Let P(x₁, y₁) and Q(x₂, y₂) be two points in the coordinate plane and R(x, y) be the point which divides PQ internally in the ratio m₁ : m₂. Then, the coordinates of R will be:

$\sf\implies R = \bigg(\dfrac{m_{1}x_{2}+m_{2}x_{1}}{m_{1}+m_{2}}, \dfrac{m_{1}y_{2}+m_{2}y_{1}}{m_{1}+m_{2}}\bigg)$

2. Mid-point formula.

Let P(x₁, y₁) and Q(x₂, y₂) be two points in the coordinate plane and R(x, y) be the mid-point of PQ. Then, the coordinates of R will be:

$\sf\implies R = \bigg(\dfrac{x_{1}+x_{2}}{2}, \dfrac{y_{1}+y_{2}}{2}\bigg)$

3. Centroid of a triangle.

Centroid of a triangle is the point where the medians of the triangle meet.

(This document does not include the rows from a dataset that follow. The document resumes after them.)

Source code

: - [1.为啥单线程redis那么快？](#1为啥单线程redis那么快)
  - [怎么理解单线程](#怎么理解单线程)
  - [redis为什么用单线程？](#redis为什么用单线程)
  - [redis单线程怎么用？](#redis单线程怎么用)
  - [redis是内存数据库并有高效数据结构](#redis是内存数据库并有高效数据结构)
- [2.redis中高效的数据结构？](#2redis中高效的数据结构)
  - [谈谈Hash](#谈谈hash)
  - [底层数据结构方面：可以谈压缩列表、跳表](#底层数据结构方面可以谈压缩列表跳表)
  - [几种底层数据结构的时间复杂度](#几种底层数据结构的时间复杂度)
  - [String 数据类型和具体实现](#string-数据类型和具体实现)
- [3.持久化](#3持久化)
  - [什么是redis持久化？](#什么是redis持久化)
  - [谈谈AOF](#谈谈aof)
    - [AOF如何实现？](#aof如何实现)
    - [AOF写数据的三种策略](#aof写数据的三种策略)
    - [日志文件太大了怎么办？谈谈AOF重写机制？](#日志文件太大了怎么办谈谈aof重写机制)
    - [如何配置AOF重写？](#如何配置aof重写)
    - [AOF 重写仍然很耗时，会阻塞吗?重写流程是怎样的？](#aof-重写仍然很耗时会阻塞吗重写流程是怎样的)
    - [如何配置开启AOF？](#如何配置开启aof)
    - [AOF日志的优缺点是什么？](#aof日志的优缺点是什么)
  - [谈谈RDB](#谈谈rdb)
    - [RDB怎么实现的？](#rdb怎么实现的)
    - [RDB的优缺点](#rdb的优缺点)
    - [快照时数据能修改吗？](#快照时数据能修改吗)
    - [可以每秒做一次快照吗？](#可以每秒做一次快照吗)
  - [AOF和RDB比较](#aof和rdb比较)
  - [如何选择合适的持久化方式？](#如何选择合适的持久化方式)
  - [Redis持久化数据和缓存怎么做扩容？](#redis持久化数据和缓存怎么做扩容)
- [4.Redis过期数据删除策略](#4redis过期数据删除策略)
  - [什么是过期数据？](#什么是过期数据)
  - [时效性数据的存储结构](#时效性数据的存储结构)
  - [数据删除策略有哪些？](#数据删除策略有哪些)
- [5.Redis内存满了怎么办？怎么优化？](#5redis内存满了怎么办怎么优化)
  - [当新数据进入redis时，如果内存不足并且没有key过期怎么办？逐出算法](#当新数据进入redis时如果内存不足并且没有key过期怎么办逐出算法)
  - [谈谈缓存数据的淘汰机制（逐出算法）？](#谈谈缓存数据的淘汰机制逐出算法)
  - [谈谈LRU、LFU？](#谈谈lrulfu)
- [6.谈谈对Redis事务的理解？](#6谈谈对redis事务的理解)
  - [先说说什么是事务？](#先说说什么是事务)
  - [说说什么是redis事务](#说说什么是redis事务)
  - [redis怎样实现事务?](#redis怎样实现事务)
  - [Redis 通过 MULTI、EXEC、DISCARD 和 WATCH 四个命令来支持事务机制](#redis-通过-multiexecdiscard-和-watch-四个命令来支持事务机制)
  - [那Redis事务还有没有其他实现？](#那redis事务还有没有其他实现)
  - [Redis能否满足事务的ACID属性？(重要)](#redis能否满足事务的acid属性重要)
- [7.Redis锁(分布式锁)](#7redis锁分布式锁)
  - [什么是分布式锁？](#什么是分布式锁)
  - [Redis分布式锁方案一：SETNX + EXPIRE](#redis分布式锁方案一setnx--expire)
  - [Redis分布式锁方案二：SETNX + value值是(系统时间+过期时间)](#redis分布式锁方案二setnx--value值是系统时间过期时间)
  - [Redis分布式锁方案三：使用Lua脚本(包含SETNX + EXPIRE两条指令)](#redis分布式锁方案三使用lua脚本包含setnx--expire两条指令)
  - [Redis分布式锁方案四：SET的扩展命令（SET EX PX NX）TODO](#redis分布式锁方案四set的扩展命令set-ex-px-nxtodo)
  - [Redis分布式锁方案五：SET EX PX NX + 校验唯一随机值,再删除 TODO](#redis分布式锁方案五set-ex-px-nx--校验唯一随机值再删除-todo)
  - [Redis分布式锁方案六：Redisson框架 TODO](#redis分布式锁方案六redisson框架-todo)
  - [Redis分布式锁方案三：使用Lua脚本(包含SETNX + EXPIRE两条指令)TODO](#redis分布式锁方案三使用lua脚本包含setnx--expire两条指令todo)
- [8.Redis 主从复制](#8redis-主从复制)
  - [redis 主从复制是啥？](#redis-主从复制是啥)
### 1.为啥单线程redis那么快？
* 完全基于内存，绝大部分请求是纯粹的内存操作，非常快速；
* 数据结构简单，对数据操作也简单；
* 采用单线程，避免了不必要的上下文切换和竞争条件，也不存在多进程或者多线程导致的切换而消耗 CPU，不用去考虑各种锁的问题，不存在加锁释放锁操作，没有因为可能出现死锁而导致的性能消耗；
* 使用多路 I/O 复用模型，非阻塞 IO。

Let A(x₁, y₁), B(x₂, y₂) and C(x₃, y₃) be the vertices of a triangle. Let R(x, y) be the centroid of the triangle. Then, the coordinates of R will be:

$\sf\implies R = \bigg(\dfrac{x_{1}+x_{2}+x_{3}}{3}, \dfrac{y_{1}+y_{2}+y_{3}}{3}\bigg)$